§ **Exercise aim**
Extract every line of the records that contains the string "left". Case matters.

* * * * * * *

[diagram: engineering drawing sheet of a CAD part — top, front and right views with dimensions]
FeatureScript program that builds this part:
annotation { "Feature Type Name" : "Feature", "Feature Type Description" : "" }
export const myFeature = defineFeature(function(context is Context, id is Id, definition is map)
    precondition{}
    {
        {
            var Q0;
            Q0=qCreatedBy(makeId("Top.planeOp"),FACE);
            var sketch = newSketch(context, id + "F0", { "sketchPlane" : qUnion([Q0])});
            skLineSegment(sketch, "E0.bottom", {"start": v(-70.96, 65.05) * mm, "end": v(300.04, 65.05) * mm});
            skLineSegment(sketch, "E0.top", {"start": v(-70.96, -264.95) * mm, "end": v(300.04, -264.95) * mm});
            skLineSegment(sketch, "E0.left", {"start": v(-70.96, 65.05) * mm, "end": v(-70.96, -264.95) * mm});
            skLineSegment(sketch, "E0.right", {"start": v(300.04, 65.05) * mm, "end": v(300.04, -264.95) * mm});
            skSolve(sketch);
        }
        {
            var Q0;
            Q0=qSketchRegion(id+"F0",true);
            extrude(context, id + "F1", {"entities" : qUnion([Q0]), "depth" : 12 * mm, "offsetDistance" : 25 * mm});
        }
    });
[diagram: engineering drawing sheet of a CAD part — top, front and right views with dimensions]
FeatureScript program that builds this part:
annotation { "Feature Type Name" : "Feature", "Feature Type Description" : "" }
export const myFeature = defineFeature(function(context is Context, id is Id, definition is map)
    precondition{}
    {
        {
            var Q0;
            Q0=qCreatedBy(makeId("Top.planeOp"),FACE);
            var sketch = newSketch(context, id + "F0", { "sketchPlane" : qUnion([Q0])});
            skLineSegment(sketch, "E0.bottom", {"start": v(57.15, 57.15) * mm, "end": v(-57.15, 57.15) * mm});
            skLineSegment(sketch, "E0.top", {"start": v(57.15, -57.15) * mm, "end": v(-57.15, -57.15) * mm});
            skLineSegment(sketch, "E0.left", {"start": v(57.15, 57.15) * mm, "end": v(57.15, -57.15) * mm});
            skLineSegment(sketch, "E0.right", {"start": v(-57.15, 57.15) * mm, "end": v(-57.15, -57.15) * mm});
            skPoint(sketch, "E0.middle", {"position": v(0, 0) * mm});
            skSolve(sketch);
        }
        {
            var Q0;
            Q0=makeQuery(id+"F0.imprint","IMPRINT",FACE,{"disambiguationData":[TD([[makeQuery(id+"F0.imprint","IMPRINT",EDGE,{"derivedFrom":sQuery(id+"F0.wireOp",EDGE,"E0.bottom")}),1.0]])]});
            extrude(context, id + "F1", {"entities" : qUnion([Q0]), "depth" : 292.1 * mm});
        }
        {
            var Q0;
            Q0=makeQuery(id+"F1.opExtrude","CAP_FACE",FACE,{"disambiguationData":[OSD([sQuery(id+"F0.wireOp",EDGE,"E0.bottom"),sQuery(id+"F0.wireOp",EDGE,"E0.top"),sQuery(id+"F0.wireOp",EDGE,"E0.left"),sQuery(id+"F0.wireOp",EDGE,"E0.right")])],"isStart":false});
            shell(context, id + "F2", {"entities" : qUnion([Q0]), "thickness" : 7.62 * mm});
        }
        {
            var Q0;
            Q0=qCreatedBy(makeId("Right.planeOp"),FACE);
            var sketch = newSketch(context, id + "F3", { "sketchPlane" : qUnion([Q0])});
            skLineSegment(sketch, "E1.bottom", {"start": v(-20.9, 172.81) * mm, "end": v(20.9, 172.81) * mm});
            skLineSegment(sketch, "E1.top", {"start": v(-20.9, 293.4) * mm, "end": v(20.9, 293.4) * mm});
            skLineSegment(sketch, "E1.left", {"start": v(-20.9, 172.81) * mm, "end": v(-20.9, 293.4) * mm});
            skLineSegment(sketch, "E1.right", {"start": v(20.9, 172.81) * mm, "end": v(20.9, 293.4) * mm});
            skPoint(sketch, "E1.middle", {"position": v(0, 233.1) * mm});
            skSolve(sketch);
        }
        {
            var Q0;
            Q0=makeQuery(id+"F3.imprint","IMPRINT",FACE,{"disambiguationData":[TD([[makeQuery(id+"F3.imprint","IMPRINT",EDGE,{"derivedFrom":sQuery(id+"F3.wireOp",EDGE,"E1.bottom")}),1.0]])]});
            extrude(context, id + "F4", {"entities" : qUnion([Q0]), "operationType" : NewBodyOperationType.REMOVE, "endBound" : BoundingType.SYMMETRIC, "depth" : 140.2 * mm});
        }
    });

* * * * * * *

§ **Written solution**
            skLineSegment(sketch, "E0.left", {"start": v(-70.96, 65.05) * mm, "end": v(-70.96, -264.95) * mm});
            skLineSegment(sketch, "E0.left", {"start": v(57.15, 57.15) * mm, "end": v(57.15, -57.15) * mm});
            Q0=makeQuery(id+"F1.opExtrude","CAP_FACE",FACE,{"disambiguationData":[OSD([sQuery(id+"F0.wireOp",EDGE,"E0.bottom"),sQuery(id+"F0.wireOp",EDGE,"E0.top"),sQuery(id+"F0.wireOp",EDGE,"E0.left"),sQuery(id+"F0.wireOp",EDGE,"E0.right")])],"isStart":false});
            skLineSegment(sketch, "E1.left", {"start": v(-20.9, 172.81) * mm, "end": v(-20.9, 293.4) * mm});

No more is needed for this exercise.